Compared with the prior art, the present invention has the following advantages and effects:

The stable isotope probing-metagenomics-genomics platform provided by the present invention can identify the dissimilatory respiring bacteria involved in the heavy metal(loid) transformation in the soil. DNA-SIP is used to directly identify the key functional microorganisms in the community, which further serves as a guide to simplify the metagenomic structure. Then, based on the bacterial genomics, the metabolisms of the Sb-reducing microbial communities and key functional microorganisms in the paddy soil are explored. The invention is of great significance to understand the Sb reduction driven by microorganisms, Sb-reducing bacteria, and their key functional genes.

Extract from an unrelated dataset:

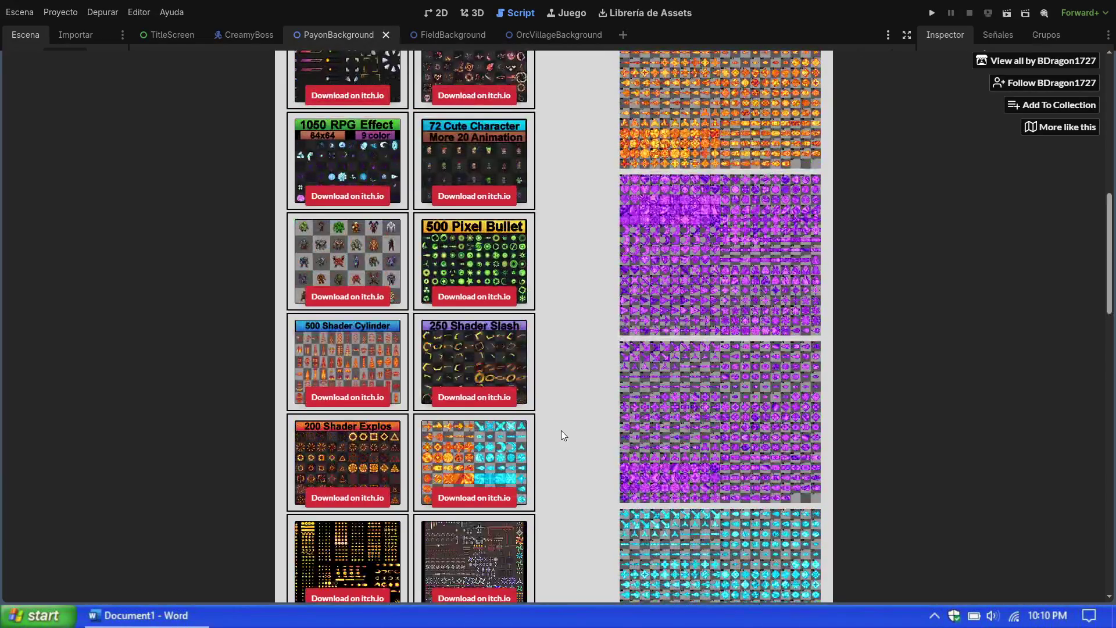
{"action": "scroll", "coordinate": [562, 434], "scroll_direction": "up", "scroll_amount": 3}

BRIEF DESCRIPTION OF THE DRAWINGS

FIG. 1 is a schematic showing the variation of the concentrations of Sb(III) and Sb(V) in the SIP microcosm systems.

FIG. 2 is a bubble diagram of OTU relative abundance of DNA components with different representative buoyancy densities in the SIP microcosm system.

FIG. 3 is a schematic showing the relative abundance distribution of multiple bacteria with Sb reduction potential in DNA components with different buoyancy densities.

FIG. 4 is a schematic showing the phylogeny of the genome bins and read depth of microorganisms with Sb reduction potential.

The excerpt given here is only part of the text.